Input data Block Start

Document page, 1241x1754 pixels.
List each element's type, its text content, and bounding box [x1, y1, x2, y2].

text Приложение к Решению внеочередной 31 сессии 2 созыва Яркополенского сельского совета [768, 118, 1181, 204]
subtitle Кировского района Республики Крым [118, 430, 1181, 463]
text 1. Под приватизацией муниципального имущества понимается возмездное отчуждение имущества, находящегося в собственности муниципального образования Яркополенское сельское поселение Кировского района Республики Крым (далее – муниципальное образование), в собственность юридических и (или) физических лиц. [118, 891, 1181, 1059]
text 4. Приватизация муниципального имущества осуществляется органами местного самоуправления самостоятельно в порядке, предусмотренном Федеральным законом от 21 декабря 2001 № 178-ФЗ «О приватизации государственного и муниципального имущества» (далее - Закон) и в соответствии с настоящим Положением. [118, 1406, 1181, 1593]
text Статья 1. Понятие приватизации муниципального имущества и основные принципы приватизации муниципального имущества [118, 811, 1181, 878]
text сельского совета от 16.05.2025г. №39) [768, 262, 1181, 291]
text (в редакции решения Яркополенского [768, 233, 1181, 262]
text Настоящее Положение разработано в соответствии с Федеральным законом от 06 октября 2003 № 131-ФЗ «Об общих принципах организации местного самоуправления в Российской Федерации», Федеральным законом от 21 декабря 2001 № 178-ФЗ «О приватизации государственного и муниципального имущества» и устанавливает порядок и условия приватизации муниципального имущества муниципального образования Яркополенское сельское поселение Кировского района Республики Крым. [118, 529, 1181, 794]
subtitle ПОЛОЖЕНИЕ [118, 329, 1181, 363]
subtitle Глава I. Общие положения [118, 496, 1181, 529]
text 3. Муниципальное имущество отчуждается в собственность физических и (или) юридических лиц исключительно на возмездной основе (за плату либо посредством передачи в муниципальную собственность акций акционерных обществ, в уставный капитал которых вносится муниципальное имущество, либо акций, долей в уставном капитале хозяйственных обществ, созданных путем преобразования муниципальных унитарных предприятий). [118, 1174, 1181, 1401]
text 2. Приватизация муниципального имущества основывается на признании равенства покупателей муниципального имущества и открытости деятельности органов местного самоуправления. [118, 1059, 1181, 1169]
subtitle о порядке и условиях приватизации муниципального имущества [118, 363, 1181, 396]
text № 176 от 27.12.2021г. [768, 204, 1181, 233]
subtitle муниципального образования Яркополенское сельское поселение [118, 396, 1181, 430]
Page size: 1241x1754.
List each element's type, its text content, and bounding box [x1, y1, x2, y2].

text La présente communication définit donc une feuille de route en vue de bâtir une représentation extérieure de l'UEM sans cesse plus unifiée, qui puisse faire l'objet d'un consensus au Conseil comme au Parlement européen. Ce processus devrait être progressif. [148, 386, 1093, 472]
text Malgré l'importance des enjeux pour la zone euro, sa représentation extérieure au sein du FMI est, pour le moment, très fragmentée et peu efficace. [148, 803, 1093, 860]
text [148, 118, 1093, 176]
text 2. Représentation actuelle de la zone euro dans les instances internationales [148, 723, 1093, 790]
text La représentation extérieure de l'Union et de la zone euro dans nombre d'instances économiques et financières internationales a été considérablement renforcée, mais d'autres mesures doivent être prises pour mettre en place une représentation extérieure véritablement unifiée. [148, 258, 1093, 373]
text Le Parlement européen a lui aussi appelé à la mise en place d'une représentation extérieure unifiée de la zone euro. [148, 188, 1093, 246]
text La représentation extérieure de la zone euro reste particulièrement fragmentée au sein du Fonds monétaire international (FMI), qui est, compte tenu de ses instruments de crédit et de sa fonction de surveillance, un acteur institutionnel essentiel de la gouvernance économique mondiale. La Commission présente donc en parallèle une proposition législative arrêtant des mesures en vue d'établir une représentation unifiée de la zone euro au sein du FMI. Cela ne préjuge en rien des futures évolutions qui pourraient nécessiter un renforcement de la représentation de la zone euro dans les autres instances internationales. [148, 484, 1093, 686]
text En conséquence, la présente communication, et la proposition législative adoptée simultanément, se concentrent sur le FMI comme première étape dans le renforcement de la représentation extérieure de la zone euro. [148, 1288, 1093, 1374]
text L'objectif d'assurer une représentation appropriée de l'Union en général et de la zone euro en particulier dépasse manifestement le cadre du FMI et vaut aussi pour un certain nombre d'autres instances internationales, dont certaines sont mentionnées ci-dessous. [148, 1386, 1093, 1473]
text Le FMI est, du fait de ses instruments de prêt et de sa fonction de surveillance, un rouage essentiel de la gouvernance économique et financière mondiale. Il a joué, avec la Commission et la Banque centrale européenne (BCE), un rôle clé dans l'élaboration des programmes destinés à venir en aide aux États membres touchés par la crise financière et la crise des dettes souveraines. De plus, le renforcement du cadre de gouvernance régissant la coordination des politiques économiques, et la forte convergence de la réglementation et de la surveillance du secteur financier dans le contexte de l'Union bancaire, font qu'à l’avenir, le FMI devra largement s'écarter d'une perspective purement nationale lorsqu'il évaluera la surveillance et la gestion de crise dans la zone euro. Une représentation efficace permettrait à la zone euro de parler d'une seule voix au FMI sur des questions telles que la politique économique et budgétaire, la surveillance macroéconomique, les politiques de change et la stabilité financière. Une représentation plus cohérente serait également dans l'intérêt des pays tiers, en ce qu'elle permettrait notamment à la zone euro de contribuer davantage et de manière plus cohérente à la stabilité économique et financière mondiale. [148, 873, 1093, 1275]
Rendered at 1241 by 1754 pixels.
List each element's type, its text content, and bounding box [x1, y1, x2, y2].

Input data Block End

Problem to work on: Output each entry precisely as given.

Exercise output:
Document page, 1241x1754 pixels.
List each element's type, its text content, and bounding box [x1, y1, x2, y2].

text Приложение к Решению внеочередной 31 сессии 2 созыва Яркополенского сельского совета [768, 118, 1181, 204]
subtitle Кировского района Республики Крым [118, 430, 1181, 463]
text 1. Под приватизацией муниципального имущества понимается возмездное отчуждение имущества, находящегося в собственности муниципального образования Яркополенское сельское поселение Кировского района Республики Крым (далее – муниципальное образование), в собственность юридических и (или) физических лиц. [118, 891, 1181, 1059]
text 4. Приватизация муниципального имущества осуществляется органами местного самоуправления самостоятельно в порядке, предусмотренном Федеральным законом от 21 декабря 2001 № 178-ФЗ «О приватизации государственного и муниципального имущества» (далее - Закон) и в соответствии с настоящим Положением. [118, 1406, 1181, 1593]
text Статья 1. Понятие приватизации муниципального имущества и основные принципы приватизации муниципального имущества [118, 811, 1181, 878]
text сельского совета от 16.05.2025г. №39) [768, 262, 1181, 291]
text (в редакции решения Яркополенского [768, 233, 1181, 262]
text Настоящее Положение разработано в соответствии с Федеральным законом от 06 октября 2003 № 131-ФЗ «Об общих принципах организации местного самоуправления в Российской Федерации», Федеральным законом от 21 декабря 2001 № 178-ФЗ «О приватизации государственного и муниципального имущества» и устанавливает порядок и условия приватизации муниципального имущества муниципального образования Яркополенское сельское поселение Кировского района Республики Крым. [118, 529, 1181, 794]
subtitle ПОЛОЖЕНИЕ [118, 329, 1181, 363]
subtitle Глава I. Общие положения [118, 496, 1181, 529]
text 3. Муниципальное имущество отчуждается в собственность физических и (или) юридических лиц исключительно на возмездной основе (за плату либо посредством передачи в муниципальную собственность акций акционерных обществ, в уставный капитал которых вносится муниципальное имущество, либо акций, долей в уставном капитале хозяйственных обществ, созданных путем преобразования муниципальных унитарных предприятий). [118, 1174, 1181, 1401]
text 2. Приватизация муниципального имущества основывается на признании равенства покупателей муниципального имущества и открытости деятельности органов местного самоуправления. [118, 1059, 1181, 1169]
subtitle о порядке и условиях приватизации муниципального имущества [118, 363, 1181, 396]
text № 176 от 27.12.2021г. [768, 204, 1181, 233]
subtitle муниципального образования Яркополенское сельское поселение [118, 396, 1181, 430]
Page size: 1241x1754.
List each element's type, its text content, and bounding box [x1, y1, x2, y2].

text La présente communication définit donc une feuille de route en vue de bâtir une représentation extérieure de l'UEM sans cesse plus unifiée, qui puisse faire l'objet d'un consensus au Conseil comme au Parlement européen. Ce processus devrait être progressif. [148, 386, 1093, 472]
text Malgré l'importance des enjeux pour la zone euro, sa représentation extérieure au sein du FMI est, pour le moment, très fragmentée et peu efficace. [148, 803, 1093, 860]
text [148, 118, 1093, 176]
text 2. Représentation actuelle de la zone euro dans les instances internationales [148, 723, 1093, 790]
text La représentation extérieure de l'Union et de la zone euro dans nombre d'instances économiques et financières internationales a été considérablement renforcée, mais d'autres mesures doivent être prises pour mettre en place une représentation extérieure véritablement unifiée. [148, 258, 1093, 373]
text Le Parlement européen a lui aussi appelé à la mise en place d'une représentation extérieure unifiée de la zone euro. [148, 188, 1093, 246]
text La représentation extérieure de la zone euro reste particulièrement fragmentée au sein du Fonds monétaire international (FMI), qui est, compte tenu de ses instruments de crédit et de sa fonction de surveillance, un acteur institutionnel essentiel de la gouvernance économique mondiale. La Commission présente donc en parallèle une proposition législative arrêtant des mesures en vue d'établir une représentation unifiée de la zone euro au sein du FMI. Cela ne préjuge en rien des futures évolutions qui pourraient nécessiter un renforcement de la représentation de la zone euro dans les autres instances internationales. [148, 484, 1093, 686]
text En conséquence, la présente communication, et la proposition législative adoptée simultanément, se concentrent sur le FMI comme première étape dans le renforcement de la représentation extérieure de la zone euro. [148, 1288, 1093, 1374]
text L'objectif d'assurer une représentation appropriée de l'Union en général et de la zone euro en particulier dépasse manifestement le cadre du FMI et vaut aussi pour un certain nombre d'autres instances internationales, dont certaines sont mentionnées ci-dessous. [148, 1386, 1093, 1473]
text Le FMI est, du fait de ses instruments de prêt et de sa fonction de surveillance, un rouage essentiel de la gouvernance économique et financière mondiale. Il a joué, avec la Commission et la Banque centrale européenne (BCE), un rôle clé dans l'élaboration des programmes destinés à venir en aide aux États membres touchés par la crise financière et la crise des dettes souveraines. De plus, le renforcement du cadre de gouvernance régissant la coordination des politiques économiques, et la forte convergence de la réglementation et de la surveillance du secteur financier dans le contexte de l'Union bancaire, font qu'à l’avenir, le FMI devra largement s'écarter d'une perspective purement nationale lorsqu'il évaluera la surveillance et la gestion de crise dans la zone euro. Une représentation efficace permettrait à la zone euro de parler d'une seule voix au FMI sur des questions telles que la politique économique et budgétaire, la surveillance macroéconomique, les politiques de change et la stabilité financière. Une représentation plus cohérente serait également dans l'intérêt des pays tiers, en ce qu'elle permettrait notamment à la zone euro de contribuer davantage et de manière plus cohérente à la stabilité économique et financière mondiale. [148, 873, 1093, 1275]
Rendered at 1241 by 1754 pixels.
List each element's type, its text content, and bounding box [x1, y1, x2, y2].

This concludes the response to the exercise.